Beranda | Artikel
Batilnya Pembagian Syariat Menjadi Tsawabit Dan Mutaghayyirat
Minggu, 19 Januari 2014

Seseorang pernah bertanya kepada Syaikh Muhammad Ali Farkus hafizhahullah, “kami mohon penjelasan mengenai hal yang sering diucapkan para ustadz (di tempat kami), bahwa syariat itu dibagi menjadi tsawabit (tetap; tidak berubah) dan mutaghayyirat (bisa berubah-ubah). apakah pembagian ini benar?”. Simak jawaban beliau berikut ini:

 

الحمدُ لله ربِّ العالمين، والصلاةُ والسلامُ على مَنْ أرسله اللهُ رحمةً للعالمين، وعلى آله وصَحْبِهِ وإخوانِه إلى يوم الدِّين، أمّا بعد

Membagi syariat Islam menjadi tsawabit (tetap; tidak berubah) dan mutaghayyirat (bisa berubah-ubah) adalah sebuah kebatilan, dan tidak diketahui asalnya dari syari’at. Sudah kita ketahui bersama bahwa Allah Ta’ala telah menyempurnakan hukum-hukum-Nya dan agama-Nya melalui Nabi-Nya Shallallahu’alaihi Wasallam. Dan nikmat-Nya tersebut (yaitu Islam) telah sempurna dan langgeng. Maka agama Allah semua haq (benar) dan tsabit (tetap).

لاَ يَأْتِيهِ الْبَاطِلُ مِن بَيْنِ يَدَيْهِ وَلا مِنْ خَلْفِهِ تَنـزِيلٌ مِّنْ حَكِيمٍ حَمِيدٍ

Yang tidak datang kepadanya (Al Quran) kebatilan baik dari depan maupun dari belakangnya, yang diturunkan dari Rabb Yang Maha Bijaksana lagi Maha Terpuji” (QS. Fushilat: 42).

Dan tidak ada yang diperkenankan mengubah suatu pun dalam syariat-Nya, atau menggantinya dengan yang lain, atau menambah-nambahnya, atau menguranginya. Karena syariat Islam itu sempurna, tidak memiliki kekurangan. Yang namanya sempurna itu artinya tidak butuh tambahan-tambahan dari para pelaku bid’ah dan orang-orang yang berupaya menambah-nambahnya. Allah telah sempurnakan agama ini, dan tidak ada kekurangan sama sekali. Allah telah ridha terhadap agama ini dan tidak murka sama sekali padanya. Demikianlah seharusnya yang diimani oleh setiap Muslim yang sejati. Allah Ta’ala berfirman:

الْيَوْمَ أَكْمَلْتُ لَكُمْ دِينَكُمْ وَأَتْمَمْتُ عَلَيْكُمْ نِعْمَتِي وَرَضِيتُ لَكُمُ الإِسْلاَمَ دِينًا

Pada hari ini telah Kusempurnakan untuk kamu agamamu, dan telah Ku-cukupkan kepadamu nikmat-Ku, dan telah Ku-ridhai Islam itu jadi agama bagimu” (QS. Al Maidah: 3)

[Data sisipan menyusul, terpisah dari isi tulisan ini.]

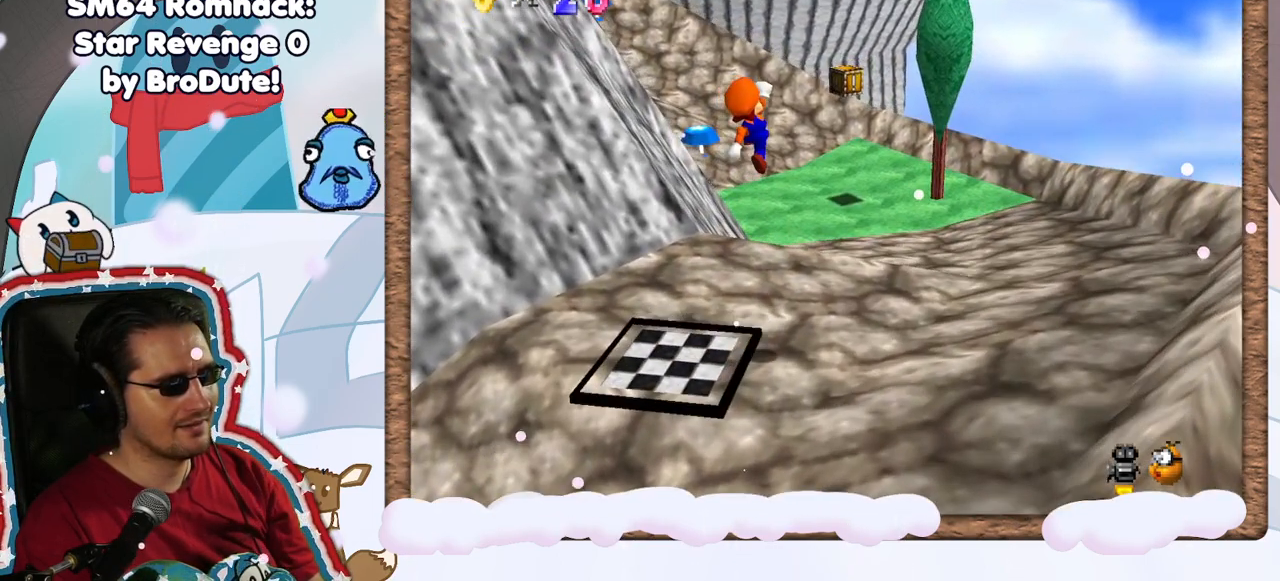
{"buttons": [], "left_stick": "up-right", "events": []}
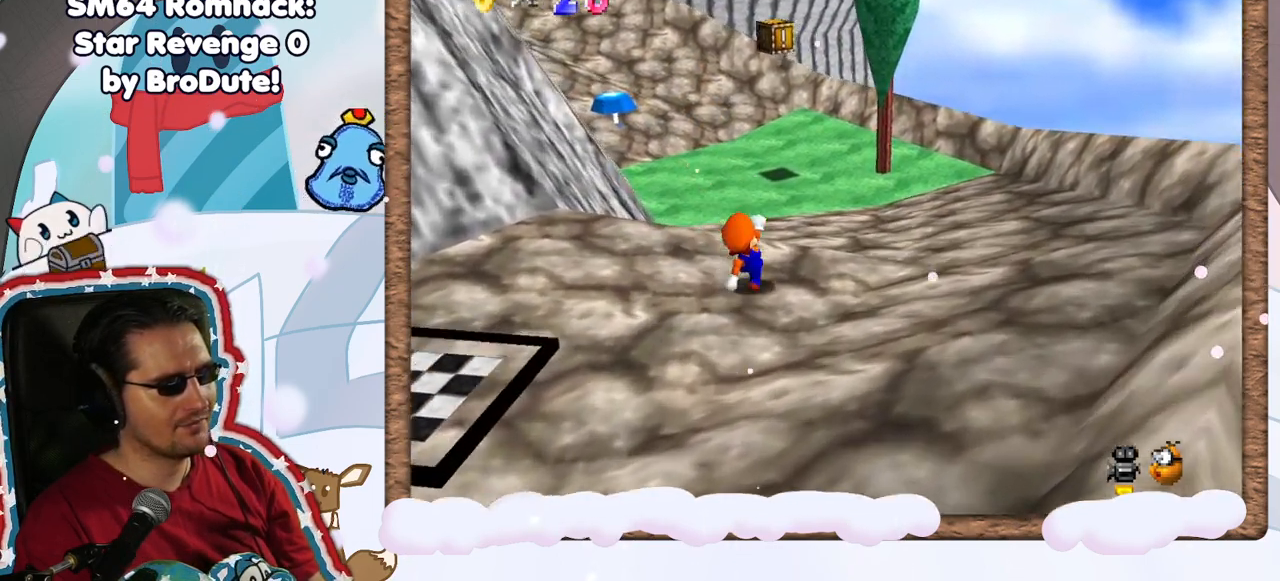
{"buttons": [], "left_stick": "up", "events": [[167, "left_stick", "up"]]}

Nabi Shallallahu’alaihi Wasallam bersabda:

وَأَيْمُ اللهِ لَقَدْ تَرَكْتُكُمْ عَلَى مِثْلِ البَيْضَاءِ لَيْلُهَا وَنَهَارُهَا سَوَاءٌ

Sungguh, telah aku tinggalkan untuk kalian perkara yang terang benderang, malam dan siangnya sama keadaannya” (HR. Ibnu Majah 5, dishahihkan Al Albani dalam Silsilah Ash Shahihah 688).

Demikian.

Jika yang dimaksud dengan mutaghayyirat adalah pendapat-pendapat para ulama mujtahidin yang mengerahkan segala daya dan pikirannya yang luas dalam menggali dalil-dalil syar’i dan menyimpulkan hukumnya, maka memang terkadang para ulama mujtahid berubah pendapatnya dalam menghukumi sesuatu ketika mencoba menelaah hukum syar’i tentang hal itu. Karena memang boleh bagi seorang ulama mujtahid untuk mengubah pendapatnya atau mengganti ijtihadnya atau rujuk kepada pendapat ulama lain dalam rangka mengikuti dalil syar’i.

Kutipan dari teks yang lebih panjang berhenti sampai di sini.